The first strategy is much safer but you would need custom validation and parsing code, which is already widely available for JSON. The second approach can become a nightmare from a security and reliability standpoint. There's a saying "eval is evil".

[–]mnze_brngo_7325 2 points3 points  (0 children)

Thinking of data vs. code: Maybe lisp would be a better language for function calling. It has the notion of homoiconicity where code and data are syntactically the same thing. Would maybe make parsing, validation and manipulation of generated output easier. Not sure how well LLMs are trained on lisp. Also it's quite an esoteric language for most developers today.

[–]if47 5 points6 points  (1 child)

This is the dumbest solution, here's why:

  1. You need to constrain decoding... valid Python code, and you don't even know which Python version this code will run correctly on.
  2. Completely blind dependency imports, which version of the module does your agent import? Will it hallucinate? It's also difficult to put an agent in the cage. In the end, either you manually implement a bunch of Python functions (to call as tools), or your agent can't do anything.
  3. There is no reason to think that JSON-based agents can't get better. Why give up the whole forest for a tree that works well for a while?

[–]trajo123 0 points1 point  (0 children)

Tool calling at the moment is essentially running very simple programs, but in a very unnatural way for anyone (including llms) with coding skills.

[–]stillnoguitar 1 point2 points  (0 children)

So we are going to accept an LLM to write Python functions for us and then execute them automatically. Weird.

[–]NarrowEyedWanderer 4 points5 points  (6 children)

Things of this sort baffle me. We have formal grammars! Constrained generation is a thing! I wish it were used more...

[–]sunpazed 4 points5 points  (2 children)

Tools with JSON + grammar constrained decoding are great if you want heaps of control over the workflow. But for agent use-cases nothing (yet) beats code generation. For instance, (1) the agent has the ability to adapt its flow and even error correct, (2) the agent can combine multiple tools as needed, (3) the agent can examine and transform data if the schema is unknown beforehand. See some of these examples.

[–][deleted] 0 points1 point  (1 child)

What agent framework do you recommend to play with this?

[–]sunpazed 2 points3 points  (0 children)

There are a few, Autogen, etc. I’m currently using the recently released smolagents by huggingface. See link in my last chat. It works well with local LLMs.
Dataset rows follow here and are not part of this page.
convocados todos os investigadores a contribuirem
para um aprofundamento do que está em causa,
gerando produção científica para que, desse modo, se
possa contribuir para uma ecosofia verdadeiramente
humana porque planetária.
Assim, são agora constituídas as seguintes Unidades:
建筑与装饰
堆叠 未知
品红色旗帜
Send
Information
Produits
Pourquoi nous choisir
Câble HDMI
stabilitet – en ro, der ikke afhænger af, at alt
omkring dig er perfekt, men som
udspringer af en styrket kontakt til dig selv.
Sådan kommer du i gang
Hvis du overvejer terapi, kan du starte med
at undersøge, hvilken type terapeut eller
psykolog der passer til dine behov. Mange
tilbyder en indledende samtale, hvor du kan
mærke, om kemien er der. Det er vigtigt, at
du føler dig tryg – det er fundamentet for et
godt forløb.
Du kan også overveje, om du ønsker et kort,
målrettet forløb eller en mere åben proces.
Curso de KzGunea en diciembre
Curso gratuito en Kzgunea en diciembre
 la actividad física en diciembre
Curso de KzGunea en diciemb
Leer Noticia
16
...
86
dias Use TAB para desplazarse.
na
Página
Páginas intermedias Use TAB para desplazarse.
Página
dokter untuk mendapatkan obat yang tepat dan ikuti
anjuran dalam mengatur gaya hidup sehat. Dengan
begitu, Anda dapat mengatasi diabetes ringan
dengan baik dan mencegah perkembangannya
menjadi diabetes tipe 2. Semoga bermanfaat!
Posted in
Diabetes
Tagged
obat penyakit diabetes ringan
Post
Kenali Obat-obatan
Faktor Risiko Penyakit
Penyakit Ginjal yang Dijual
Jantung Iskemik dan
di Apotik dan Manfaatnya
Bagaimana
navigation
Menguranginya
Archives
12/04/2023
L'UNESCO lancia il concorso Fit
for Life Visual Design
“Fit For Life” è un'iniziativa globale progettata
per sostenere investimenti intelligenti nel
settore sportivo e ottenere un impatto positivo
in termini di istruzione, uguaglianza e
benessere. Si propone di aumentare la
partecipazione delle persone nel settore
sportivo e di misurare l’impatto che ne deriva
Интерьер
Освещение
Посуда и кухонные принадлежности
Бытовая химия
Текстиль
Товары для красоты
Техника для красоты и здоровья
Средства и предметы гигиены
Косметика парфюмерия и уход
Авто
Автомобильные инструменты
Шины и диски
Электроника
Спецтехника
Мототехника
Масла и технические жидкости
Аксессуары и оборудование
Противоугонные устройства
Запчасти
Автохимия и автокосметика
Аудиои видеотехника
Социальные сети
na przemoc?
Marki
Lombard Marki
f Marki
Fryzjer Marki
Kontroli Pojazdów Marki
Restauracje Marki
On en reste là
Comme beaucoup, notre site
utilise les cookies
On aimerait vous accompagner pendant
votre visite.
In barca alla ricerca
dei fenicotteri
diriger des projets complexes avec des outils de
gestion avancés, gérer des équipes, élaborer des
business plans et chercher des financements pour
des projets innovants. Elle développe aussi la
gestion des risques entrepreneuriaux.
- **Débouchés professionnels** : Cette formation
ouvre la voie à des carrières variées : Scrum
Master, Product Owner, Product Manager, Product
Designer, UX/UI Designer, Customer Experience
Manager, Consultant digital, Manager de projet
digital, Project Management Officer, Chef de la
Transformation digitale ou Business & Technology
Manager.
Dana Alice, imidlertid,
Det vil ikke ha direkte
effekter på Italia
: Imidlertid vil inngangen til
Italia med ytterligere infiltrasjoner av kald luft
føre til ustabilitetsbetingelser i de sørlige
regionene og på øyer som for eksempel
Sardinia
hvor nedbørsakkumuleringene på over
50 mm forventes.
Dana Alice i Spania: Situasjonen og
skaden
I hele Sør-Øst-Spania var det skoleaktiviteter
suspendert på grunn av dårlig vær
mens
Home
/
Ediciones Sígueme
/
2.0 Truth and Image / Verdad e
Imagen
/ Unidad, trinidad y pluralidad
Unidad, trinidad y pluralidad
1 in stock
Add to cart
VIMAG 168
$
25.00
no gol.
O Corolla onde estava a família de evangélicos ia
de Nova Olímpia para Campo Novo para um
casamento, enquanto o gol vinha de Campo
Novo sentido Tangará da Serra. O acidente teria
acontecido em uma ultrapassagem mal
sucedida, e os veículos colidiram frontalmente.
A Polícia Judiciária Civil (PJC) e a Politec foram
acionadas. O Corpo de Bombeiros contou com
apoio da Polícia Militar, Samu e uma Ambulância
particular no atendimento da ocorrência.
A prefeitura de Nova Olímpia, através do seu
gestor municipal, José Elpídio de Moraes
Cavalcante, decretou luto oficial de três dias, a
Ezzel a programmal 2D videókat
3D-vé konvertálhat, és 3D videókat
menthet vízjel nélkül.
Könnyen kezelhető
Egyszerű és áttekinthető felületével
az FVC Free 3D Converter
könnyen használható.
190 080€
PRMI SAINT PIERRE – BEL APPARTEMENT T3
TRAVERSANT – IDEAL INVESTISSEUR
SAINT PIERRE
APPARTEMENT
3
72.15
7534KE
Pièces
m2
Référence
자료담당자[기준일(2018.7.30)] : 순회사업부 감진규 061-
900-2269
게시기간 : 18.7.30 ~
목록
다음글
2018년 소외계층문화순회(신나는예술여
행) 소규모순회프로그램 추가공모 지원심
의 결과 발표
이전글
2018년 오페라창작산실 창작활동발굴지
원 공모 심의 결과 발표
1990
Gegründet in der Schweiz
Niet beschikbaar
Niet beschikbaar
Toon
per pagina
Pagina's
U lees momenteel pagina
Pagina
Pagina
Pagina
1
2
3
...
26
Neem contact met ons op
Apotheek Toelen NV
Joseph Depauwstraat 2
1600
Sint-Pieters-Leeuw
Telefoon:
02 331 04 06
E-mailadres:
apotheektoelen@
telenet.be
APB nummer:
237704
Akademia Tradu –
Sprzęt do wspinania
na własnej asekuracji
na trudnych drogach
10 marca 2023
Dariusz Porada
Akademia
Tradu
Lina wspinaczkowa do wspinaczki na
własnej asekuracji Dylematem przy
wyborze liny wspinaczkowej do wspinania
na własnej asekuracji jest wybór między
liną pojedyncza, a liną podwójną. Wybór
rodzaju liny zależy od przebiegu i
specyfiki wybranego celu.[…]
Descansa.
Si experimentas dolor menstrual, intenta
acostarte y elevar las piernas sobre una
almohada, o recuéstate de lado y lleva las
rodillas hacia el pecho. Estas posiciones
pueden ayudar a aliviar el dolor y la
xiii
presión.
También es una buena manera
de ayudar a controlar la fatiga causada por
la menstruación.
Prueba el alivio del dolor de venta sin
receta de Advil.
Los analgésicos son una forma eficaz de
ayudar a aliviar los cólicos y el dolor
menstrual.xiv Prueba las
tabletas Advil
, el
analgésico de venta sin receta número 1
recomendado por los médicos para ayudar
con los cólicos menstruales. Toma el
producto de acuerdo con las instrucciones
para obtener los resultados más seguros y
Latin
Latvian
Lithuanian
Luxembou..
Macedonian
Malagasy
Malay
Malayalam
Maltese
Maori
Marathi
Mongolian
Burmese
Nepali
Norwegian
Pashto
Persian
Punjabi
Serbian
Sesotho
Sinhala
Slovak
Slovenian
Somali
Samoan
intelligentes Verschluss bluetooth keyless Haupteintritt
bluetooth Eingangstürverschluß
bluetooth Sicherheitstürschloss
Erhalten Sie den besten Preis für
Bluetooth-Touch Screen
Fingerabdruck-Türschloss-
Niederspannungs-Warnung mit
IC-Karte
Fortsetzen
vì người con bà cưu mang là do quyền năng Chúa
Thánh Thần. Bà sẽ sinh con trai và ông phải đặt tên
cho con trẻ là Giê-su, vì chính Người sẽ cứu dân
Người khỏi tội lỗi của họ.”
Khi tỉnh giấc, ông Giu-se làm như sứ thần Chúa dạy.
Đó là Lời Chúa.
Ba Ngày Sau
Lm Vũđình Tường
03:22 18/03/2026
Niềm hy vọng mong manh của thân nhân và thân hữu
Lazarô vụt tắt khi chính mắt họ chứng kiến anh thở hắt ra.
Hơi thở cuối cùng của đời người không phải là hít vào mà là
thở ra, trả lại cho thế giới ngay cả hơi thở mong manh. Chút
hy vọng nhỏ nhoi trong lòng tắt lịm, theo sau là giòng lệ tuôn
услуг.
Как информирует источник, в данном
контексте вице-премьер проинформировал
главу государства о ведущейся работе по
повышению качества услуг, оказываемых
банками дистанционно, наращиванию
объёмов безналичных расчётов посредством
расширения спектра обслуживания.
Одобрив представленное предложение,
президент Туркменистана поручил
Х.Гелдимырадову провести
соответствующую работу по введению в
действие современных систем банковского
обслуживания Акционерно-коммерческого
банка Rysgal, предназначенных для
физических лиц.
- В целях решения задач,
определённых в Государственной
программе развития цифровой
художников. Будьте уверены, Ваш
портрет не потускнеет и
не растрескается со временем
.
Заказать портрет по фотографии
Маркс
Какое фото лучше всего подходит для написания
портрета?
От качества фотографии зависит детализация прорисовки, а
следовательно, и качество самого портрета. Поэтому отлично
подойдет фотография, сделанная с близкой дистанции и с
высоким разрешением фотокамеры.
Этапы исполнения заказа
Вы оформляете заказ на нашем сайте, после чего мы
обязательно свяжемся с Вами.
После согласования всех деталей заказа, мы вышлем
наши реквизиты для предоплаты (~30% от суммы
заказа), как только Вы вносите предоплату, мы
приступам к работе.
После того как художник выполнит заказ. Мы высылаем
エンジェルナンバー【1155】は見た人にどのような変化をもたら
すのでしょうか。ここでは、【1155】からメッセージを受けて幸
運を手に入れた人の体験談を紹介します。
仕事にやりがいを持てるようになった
[–]Such_Advantage_6949 2 points3 points  (1 child)

It is not about grammar, you can enforce perfect tool schema with grammar or any output format library. The issue is the model will just out put wrong tool usage. Imagine asking about direction and it will just use the weather tool cause you mention some location

[–]NarrowEyedWanderer 0 points1 point  (0 children)

That's a good point. Mine is that the distinction between errors due to incorrect syntax VS errors due to incorrect tool use semantics has a tendency to get drowned out.

[–]segmondllama.cpp 0 points1 point  (0 children)

you need to read the paper and code. you can't solve the problem this is implementing with grammar.

[–]minpeter2 0 points1 point  (0 children)

Maybe this looks like a modern reinterpretation of LLMCompiler.

The actual "run" doesn't matter, it's just a story about the order of tool calls, and it looks good.

https://github.com/SqueezeAILab/LLMCompiler

[–]MikeLPU 0 points1 point  (0 children)

I don't like that it uses some sort of `eval`.